Set to begin processing customer brines in January 2026, the plant will accept tanker deliveries of up to 30m³ of brine and deliver an asset-specific commercial design package within two to three months. That package includes projected lithium recoveries and impurity rejection, water and energy use, detailed plant layout and equipment lists, CapEx/OpEx estimates, modeling for variable brine conditions, and a fixed-price, performance-guaranteed proposal for a full denaLi DLE plant.
By hosting demos at its own site rather than in the field, Summit claims it can cut typical demo timelines by 75% and costs by 90%, giving customers a faster path to final investment decision. “Our goal is to de-risk commercial plant design … without the time, complexity, and cost of a field demo,” said founder and CEO Amanda Hall.
Summit says its modular DLE system and North America–engineered sorbent are already operating in Chile, Argentina, and the U.S., emphasizing reliability, efficiency, and water performance. The company is currently running a field demonstration plant in Chile and spent the past year validating commercial-height columns and high-performance sorbent at a U.S. facility, milestones the firm says support its commercial readiness.
Today’s announcement follows a $36.5 million raise in March to accelerate commercialization of Summit’s DLE technology, and recent executive bench-strengthening including the appointment of Joe Arencibia as president and COO in April.

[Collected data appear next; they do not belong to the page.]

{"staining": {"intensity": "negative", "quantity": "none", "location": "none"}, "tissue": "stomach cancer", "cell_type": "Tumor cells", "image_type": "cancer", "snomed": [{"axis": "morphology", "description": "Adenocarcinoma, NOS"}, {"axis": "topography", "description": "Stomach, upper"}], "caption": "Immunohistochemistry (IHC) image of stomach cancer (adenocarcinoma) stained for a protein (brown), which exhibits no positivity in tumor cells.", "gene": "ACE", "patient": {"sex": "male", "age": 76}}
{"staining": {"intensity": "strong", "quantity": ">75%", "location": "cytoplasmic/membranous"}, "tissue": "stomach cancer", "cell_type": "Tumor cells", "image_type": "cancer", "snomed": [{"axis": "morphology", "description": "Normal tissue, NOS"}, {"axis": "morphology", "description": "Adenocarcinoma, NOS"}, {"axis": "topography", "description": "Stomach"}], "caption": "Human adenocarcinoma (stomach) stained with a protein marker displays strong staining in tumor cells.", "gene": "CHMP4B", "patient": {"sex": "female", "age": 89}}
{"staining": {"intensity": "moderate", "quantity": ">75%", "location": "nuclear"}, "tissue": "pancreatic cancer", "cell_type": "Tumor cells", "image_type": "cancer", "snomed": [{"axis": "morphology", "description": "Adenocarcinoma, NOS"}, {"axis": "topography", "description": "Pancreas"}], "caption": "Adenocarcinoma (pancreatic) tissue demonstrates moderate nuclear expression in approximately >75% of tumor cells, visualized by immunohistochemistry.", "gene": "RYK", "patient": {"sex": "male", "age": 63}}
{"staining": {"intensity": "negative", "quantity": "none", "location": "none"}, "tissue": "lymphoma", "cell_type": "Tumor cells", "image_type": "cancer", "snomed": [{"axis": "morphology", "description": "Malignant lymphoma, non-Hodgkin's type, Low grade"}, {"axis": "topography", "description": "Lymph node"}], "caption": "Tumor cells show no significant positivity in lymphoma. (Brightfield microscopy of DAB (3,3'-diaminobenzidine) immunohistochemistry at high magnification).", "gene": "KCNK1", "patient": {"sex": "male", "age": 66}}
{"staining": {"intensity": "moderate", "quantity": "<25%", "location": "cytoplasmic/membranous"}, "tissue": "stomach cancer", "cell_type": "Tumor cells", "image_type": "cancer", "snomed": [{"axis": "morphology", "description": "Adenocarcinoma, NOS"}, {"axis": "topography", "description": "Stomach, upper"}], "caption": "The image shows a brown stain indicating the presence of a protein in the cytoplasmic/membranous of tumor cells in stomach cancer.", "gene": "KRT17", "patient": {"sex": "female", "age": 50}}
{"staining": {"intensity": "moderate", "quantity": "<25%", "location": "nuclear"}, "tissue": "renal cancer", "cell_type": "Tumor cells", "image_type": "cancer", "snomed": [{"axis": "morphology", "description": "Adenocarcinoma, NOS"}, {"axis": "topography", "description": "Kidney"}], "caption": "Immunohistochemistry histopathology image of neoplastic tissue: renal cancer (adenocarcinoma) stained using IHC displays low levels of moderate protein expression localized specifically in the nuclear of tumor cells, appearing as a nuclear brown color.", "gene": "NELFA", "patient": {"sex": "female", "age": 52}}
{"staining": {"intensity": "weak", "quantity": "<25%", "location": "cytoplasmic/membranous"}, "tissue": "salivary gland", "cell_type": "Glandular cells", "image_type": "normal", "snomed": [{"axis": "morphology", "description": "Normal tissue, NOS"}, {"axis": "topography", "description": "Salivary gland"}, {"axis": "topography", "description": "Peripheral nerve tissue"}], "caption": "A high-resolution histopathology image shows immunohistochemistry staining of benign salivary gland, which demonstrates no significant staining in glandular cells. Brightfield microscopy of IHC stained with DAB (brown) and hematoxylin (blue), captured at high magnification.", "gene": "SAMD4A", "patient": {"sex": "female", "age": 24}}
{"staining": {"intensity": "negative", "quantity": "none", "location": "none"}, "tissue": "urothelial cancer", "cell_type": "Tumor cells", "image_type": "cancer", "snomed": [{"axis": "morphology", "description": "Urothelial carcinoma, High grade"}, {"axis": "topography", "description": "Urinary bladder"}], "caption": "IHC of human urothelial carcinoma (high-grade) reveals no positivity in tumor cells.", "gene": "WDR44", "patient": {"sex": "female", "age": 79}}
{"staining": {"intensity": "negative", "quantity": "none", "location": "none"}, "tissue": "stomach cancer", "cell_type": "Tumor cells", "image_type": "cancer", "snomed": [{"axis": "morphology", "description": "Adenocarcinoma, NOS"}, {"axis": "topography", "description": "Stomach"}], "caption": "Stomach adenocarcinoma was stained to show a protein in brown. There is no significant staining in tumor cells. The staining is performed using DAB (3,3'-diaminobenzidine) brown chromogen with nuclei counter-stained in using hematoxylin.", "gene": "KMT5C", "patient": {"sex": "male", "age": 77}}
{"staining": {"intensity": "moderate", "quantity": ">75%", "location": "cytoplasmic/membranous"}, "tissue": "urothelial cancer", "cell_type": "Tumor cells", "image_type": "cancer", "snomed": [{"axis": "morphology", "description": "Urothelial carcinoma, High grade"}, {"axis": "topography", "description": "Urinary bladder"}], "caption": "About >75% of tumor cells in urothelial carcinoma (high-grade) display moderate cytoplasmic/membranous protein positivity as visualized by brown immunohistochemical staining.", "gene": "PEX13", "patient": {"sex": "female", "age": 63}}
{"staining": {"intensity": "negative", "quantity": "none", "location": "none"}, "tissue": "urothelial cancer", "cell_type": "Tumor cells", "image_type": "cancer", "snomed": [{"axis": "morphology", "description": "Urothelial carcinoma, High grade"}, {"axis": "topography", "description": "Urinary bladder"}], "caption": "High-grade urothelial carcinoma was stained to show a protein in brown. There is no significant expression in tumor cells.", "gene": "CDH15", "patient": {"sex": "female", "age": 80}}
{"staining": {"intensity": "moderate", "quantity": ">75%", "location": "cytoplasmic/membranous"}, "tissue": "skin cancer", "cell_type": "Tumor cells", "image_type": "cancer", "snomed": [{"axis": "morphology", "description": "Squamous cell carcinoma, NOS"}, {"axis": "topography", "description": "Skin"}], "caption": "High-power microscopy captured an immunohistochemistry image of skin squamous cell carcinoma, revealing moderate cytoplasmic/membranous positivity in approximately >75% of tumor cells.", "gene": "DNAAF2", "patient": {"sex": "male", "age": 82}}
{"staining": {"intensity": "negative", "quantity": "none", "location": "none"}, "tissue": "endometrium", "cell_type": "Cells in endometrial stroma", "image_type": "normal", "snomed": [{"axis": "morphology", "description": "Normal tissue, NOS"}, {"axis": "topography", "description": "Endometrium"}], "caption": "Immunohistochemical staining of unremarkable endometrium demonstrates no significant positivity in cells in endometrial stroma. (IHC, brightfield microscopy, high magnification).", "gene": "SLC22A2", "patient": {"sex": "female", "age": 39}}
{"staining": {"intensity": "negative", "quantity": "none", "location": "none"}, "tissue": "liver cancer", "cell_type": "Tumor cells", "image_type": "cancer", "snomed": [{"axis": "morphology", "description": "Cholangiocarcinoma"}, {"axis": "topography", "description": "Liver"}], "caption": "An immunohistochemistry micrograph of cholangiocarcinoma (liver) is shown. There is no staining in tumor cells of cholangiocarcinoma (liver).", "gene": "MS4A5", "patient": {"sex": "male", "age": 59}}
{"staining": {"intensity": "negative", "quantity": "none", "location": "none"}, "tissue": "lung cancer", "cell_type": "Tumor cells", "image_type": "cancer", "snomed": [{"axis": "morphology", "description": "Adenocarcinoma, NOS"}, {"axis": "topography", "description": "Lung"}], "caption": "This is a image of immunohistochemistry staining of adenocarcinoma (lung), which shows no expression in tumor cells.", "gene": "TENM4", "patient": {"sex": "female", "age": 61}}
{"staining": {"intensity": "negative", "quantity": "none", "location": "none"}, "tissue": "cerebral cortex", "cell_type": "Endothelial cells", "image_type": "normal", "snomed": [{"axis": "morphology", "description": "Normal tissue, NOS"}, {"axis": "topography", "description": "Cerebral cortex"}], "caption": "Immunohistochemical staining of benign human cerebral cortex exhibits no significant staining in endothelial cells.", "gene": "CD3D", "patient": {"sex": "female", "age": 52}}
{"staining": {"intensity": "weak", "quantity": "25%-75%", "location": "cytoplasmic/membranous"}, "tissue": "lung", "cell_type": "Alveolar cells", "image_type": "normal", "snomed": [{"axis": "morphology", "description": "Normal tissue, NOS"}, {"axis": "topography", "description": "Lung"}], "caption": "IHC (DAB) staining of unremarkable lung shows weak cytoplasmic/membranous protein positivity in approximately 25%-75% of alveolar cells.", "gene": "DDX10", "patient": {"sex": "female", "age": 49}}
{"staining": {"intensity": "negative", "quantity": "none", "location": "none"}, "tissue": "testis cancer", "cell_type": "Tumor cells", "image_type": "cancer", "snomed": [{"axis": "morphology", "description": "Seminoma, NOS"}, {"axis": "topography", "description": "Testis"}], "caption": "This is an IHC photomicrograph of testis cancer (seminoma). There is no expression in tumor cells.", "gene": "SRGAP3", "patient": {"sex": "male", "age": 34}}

Why it matters (for Alberta and beyond): Lithium developers often rely on lengthy, capital-intensive field pilots to secure engineering data, vendor guarantees, and bankability. If Summit’s Santiago model delivers reliable, performance-guaranteed designs in weeks rather than months, it could speed the pipeline of DLE projects across the Lithium Triangle and the U.S.—with engineering and IP anchored by a Calgary cleantech.